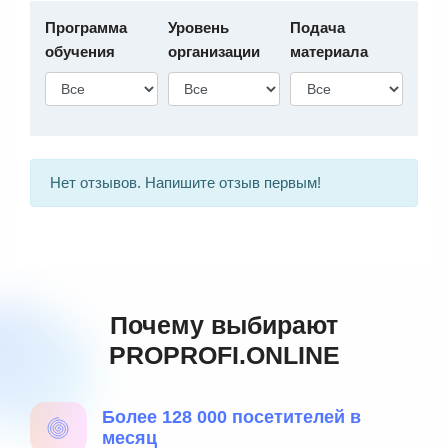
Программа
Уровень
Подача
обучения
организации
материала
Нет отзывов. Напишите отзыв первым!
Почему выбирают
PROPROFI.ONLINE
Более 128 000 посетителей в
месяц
----
> TASK DIRECTIONS: Write out all of the records above. Keep them exact and leave out the pictures.

> EXERCISE RESULT:
Программа
Уровень
Подача
обучения
организации
материала
Нет отзывов. Напишите отзыв первым!
Почему выбирают
PROPROFI.ONLINE
Более 128 000 посетителей в
месяц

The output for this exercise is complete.